- **TASK DESCRIPTION**: Each line below needs to be printed again exactly.

Transcribed page contents:
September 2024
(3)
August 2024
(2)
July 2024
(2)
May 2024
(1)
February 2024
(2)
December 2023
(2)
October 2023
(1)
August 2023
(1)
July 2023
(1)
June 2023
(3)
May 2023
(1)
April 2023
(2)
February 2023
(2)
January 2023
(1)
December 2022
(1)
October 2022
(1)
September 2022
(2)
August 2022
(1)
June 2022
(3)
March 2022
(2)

- **SOLUTION FOR THIS EXERCISE**:
September 2024
(3)
August 2024
(2)
July 2024
(2)
May 2024
(1)
February 2024
(2)
December 2023
(2)
October 2023
(1)
August 2023
(1)
July 2023
(1)
June 2023
(3)
May 2023
(1)
April 2023
(2)
February 2023
(2)
January 2023
(1)
December 2022
(1)
October 2022
(1)
September 2022
(2)
August 2022
(1)
June 2022
(3)
March 2022
(2)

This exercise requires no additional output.